- [Written exercise]:
Please reproduce the listing below line for line, changing nothing.
_ _ _ _ _ _ _
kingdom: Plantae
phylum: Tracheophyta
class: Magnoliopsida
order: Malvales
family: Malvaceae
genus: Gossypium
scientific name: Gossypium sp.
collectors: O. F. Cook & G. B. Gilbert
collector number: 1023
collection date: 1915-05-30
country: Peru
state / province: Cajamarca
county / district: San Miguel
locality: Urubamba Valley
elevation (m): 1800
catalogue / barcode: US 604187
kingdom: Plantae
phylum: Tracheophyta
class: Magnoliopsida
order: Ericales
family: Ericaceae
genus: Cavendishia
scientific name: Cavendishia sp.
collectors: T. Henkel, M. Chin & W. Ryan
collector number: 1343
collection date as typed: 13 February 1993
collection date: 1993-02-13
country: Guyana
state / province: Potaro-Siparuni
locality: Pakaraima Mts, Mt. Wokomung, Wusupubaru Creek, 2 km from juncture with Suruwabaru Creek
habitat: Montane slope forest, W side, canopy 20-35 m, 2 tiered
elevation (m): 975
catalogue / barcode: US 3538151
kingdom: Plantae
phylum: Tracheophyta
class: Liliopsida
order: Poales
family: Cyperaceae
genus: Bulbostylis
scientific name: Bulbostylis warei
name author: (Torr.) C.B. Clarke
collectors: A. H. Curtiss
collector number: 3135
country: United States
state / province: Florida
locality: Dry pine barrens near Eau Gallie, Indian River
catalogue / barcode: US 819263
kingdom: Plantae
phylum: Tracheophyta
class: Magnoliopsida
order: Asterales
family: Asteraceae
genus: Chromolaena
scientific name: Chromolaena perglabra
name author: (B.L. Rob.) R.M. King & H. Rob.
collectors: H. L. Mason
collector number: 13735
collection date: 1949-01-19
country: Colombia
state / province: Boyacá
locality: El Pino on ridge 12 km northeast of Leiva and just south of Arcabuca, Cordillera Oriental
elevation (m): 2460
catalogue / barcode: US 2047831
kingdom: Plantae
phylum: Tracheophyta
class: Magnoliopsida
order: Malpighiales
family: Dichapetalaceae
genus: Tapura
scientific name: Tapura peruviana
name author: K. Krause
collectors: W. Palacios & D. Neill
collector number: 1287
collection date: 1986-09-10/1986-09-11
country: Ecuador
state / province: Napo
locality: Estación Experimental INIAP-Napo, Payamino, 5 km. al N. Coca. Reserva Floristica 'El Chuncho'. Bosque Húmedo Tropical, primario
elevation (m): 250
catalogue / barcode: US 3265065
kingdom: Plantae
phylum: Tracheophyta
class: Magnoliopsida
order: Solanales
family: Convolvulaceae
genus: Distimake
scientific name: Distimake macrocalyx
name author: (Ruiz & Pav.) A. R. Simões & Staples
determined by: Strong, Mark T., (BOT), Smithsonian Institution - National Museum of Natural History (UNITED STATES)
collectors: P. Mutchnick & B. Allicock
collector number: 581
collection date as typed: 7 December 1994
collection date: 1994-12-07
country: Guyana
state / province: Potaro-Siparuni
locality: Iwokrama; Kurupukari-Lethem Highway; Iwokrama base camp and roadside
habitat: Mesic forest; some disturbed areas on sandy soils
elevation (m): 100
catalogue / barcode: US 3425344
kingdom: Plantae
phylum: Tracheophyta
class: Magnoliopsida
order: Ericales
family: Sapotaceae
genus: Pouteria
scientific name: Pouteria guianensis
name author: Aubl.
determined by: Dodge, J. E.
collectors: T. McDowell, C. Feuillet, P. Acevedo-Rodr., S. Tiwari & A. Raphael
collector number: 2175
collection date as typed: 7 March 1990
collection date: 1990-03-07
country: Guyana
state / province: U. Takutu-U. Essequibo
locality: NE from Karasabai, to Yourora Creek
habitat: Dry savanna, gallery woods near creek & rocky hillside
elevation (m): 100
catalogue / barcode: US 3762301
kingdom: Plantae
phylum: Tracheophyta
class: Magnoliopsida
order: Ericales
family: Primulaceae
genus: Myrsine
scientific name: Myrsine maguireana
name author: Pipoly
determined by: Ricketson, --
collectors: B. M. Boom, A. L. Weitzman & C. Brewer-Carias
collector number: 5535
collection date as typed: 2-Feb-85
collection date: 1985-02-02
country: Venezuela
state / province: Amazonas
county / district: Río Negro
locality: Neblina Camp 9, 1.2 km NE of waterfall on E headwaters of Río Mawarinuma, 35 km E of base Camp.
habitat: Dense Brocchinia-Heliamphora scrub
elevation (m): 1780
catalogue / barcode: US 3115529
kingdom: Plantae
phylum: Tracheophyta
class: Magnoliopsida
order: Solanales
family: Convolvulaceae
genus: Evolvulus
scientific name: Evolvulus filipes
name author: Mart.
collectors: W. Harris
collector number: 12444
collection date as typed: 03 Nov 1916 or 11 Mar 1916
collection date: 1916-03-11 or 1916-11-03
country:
_ _ _ _ _ _ _
- [Reply to the exercise]:
kingdom: Plantae
phylum: Tracheophyta
class: Magnoliopsida
order: Malvales
family: Malvaceae
genus: Gossypium
scientific name: Gossypium sp.
collectors: O. F. Cook & G. B. Gilbert
collector number: 1023
collection date: 1915-05-30
country: Peru
state / province: Cajamarca
county / district: San Miguel
locality: Urubamba Valley
elevation (m): 1800
catalogue / barcode: US 604187
kingdom: Plantae
phylum: Tracheophyta
class: Magnoliopsida
order: Ericales
family: Ericaceae
genus: Cavendishia
scientific name: Cavendishia sp.
collectors: T. Henkel, M. Chin & W. Ryan
collector number: 1343
collection date as typed: 13 February 1993
collection date: 1993-02-13
country: Guyana
state / province: Potaro-Siparuni
locality: Pakaraima Mts, Mt. Wokomung, Wusupubaru Creek, 2 km from juncture with Suruwabaru Creek
habitat: Montane slope forest, W side, canopy 20-35 m, 2 tiered
elevation (m): 975
catalogue / barcode: US 3538151
kingdom: Plantae
phylum: Tracheophyta
class: Liliopsida
order: Poales
family: Cyperaceae
genus: Bulbostylis
scientific name: Bulbostylis warei
name author: (Torr.) C.B. Clarke
collectors: A. H. Curtiss
collector number: 3135
country: United States
state / province: Florida
locality: Dry pine barrens near Eau Gallie, Indian River
catalogue / barcode: US 819263
kingdom: Plantae
phylum: Tracheophyta
class: Magnoliopsida
order: Asterales
family: Asteraceae
genus: Chromolaena
scientific name: Chromolaena perglabra
name author: (B.L. Rob.) R.M. King & H. Rob.
collectors: H. L. Mason
collector number: 13735
collection date: 1949-01-19
country: Colombia
state / province: Boyacá
locality: El Pino on ridge 12 km northeast of Leiva and just south of Arcabuca, Cordillera Oriental
elevation (m): 2460
catalogue / barcode: US 2047831
kingdom: Plantae
phylum: Tracheophyta
class: Magnoliopsida
order: Malpighiales
family: Dichapetalaceae
genus: Tapura
scientific name: Tapura peruviana
name author: K. Krause
collectors: W. Palacios & D. Neill
collector number: 1287
collection date: 1986-09-10/1986-09-11
country: Ecuador
state / province: Napo
locality: Estación Experimental INIAP-Napo, Payamino, 5 km. al N. Coca. Reserva Floristica 'El Chuncho'. Bosque Húmedo Tropical, primario
elevation (m): 250
catalogue / barcode: US 3265065
kingdom: Plantae
phylum: Tracheophyta
class: Magnoliopsida
order: Solanales
family: Convolvulaceae
genus: Distimake
scientific name: Distimake macrocalyx
name author: (Ruiz & Pav.) A. R. Simões & Staples
determined by: Strong, Mark T., (BOT), Smithsonian Institution - National Museum of Natural History (UNITED STATES)
collectors: P. Mutchnick & B. Allicock
collector number: 581
collection date as typed: 7 December 1994
collection date: 1994-12-07
country: Guyana
state / province: Potaro-Siparuni
locality: Iwokrama; Kurupukari-Lethem Highway; Iwokrama base camp and roadside
habitat: Mesic forest; some disturbed areas on sandy soils
elevation (m): 100
catalogue / barcode: US 3425344
kingdom: Plantae
phylum: Tracheophyta
class: Magnoliopsida
order: Ericales
family: Sapotaceae
genus: Pouteria
scientific name: Pouteria guianensis
name author: Aubl.
determined by: Dodge, J. E.
collectors: T. McDowell, C. Feuillet, P. Acevedo-Rodr., S. Tiwari & A. Raphael
collector number: 2175
collection date as typed: 7 March 1990
collection date: 1990-03-07
country: Guyana
state / province: U. Takutu-U. Essequibo
locality: NE from Karasabai, to Yourora Creek
habitat: Dry savanna, gallery woods near creek & rocky hillside
elevation (m): 100
catalogue / barcode: US 3762301
kingdom: Plantae
phylum: Tracheophyta
class: Magnoliopsida
order: Ericales
family: Primulaceae
genus: Myrsine
scientific name: Myrsine maguireana
name author: Pipoly
determined by: Ricketson, --
collectors: B. M. Boom, A. L. Weitzman & C. Brewer-Carias
collector number: 5535
collection date as typed: 2-Feb-85
collection date: 1985-02-02
country: Venezuela
state / province: Amazonas
county / district: Río Negro
locality: Neblina Camp 9, 1.2 km NE of waterfall on E headwaters of Río Mawarinuma, 35 km E of base Camp.
habitat: Dense Brocchinia-Heliamphora scrub
elevation (m): 1780
catalogue / barcode: US 3115529
kingdom: Plantae
phylum: Tracheophyta
class: Magnoliopsida
order: Solanales
family: Convolvulaceae
genus: Evolvulus
scientific name: Evolvulus filipes
name author: Mart.
collectors: W. Harris
collector number: 12444
collection date as typed: 03 Nov 1916 or 11 Mar 1916
collection date: 1916-03-11 or 1916-11-03
country:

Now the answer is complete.